Haim appears across multiple self-reported groups in the Census data. The largest shares in the 2020 file are White (88.2%), Hispanic (8.8%), Asian/Pacific Islander (1.8%). For 2020, the source file also published raw headcounts for each group, which is why this page can show both percentages and counts in the ancestry section.
Yes. This page is using the latest surname file currently loaded on Name Census, which is 2020. The historical section above also keeps any older Census surname entries we have for Haim (2000, 2010, 2020).
No. The Census Bureau only publishes surnames that appeared at least 100 times in a given decennial Census. That means very rare surnames are excluded entirely, and a surname can appear in one Census release but disappear from a later one if it falls below the reporting threshold.
There are two main reasons: rounding and suppression. The Census Bureau rounds published values, and it may suppress very small cells to protect privacy. For 2020, the Bureau also published raw group counts rather than direct percentages, so Name Census converts those counts back into shares for comparability across census years.

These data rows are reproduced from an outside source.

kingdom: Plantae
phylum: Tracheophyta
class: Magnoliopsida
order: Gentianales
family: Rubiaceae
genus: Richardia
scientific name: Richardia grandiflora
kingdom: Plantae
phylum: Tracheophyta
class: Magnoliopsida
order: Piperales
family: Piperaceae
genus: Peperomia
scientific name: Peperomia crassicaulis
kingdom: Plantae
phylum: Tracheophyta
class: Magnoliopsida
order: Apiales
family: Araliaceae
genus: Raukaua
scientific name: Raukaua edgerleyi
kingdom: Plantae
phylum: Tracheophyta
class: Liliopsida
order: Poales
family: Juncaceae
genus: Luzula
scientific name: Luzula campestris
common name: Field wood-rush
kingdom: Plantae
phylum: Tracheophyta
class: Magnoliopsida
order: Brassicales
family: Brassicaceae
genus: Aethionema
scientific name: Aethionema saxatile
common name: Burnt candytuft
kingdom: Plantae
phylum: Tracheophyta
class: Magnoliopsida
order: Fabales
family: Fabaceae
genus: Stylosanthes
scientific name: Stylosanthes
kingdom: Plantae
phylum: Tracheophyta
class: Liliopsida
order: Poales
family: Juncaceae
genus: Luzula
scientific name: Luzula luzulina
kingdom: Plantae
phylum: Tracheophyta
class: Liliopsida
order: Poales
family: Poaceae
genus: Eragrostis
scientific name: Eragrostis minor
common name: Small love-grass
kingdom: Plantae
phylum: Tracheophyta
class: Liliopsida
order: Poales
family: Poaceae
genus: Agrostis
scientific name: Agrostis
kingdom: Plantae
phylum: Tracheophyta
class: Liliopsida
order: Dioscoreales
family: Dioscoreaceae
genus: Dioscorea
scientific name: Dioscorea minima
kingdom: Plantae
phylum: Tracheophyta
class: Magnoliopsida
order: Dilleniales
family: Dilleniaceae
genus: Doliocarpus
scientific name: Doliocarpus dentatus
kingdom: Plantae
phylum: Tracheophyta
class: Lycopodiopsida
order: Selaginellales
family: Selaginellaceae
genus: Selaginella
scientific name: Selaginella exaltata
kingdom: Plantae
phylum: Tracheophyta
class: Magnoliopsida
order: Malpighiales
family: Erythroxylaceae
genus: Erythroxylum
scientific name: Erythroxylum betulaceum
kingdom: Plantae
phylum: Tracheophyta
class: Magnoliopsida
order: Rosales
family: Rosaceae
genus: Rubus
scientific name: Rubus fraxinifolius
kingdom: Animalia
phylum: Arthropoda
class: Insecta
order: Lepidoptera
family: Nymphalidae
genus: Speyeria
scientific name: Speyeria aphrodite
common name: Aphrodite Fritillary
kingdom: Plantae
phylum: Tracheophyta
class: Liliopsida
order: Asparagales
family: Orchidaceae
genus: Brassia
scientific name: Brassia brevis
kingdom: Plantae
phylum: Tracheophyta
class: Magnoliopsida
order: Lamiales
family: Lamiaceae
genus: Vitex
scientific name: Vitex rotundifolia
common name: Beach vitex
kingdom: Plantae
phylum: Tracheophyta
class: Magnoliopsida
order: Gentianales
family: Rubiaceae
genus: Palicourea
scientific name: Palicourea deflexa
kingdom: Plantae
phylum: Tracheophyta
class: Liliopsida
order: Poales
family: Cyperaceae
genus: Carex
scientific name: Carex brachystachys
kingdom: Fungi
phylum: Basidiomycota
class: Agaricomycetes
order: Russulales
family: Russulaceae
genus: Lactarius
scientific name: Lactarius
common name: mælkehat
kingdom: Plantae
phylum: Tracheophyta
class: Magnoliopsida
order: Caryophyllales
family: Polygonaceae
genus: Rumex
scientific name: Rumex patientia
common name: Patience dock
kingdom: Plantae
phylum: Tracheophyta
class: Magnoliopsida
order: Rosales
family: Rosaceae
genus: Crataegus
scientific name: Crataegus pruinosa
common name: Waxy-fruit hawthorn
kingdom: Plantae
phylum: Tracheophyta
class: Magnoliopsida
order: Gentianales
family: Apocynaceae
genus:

A Hebrew surname meaning "life". The fuller origin note on this page goes into more detail.
All surname statistics on Name Census are drawn from the US Census Bureau's decennial surname frequency tables. These files list every surname that appeared 100 or more times in the 2020 Census, along with a count, a per-100,000 rate, and a self-reported demographic breakdown. You can read the full explanation on our methodology page.
For surnames, Name Census does not age cohorts the way it does for first names. Instead, it takes the Census Bureau's published frequency for Haim (0.15 per 100,000) and applies that rate to the current U.S. resident population to estimate how many living Americans have the surname today.
Find out how many people have the surname Haim on our sister site HowManyOfMe.org — a quick modern estimate with the living-bearer count front and centre.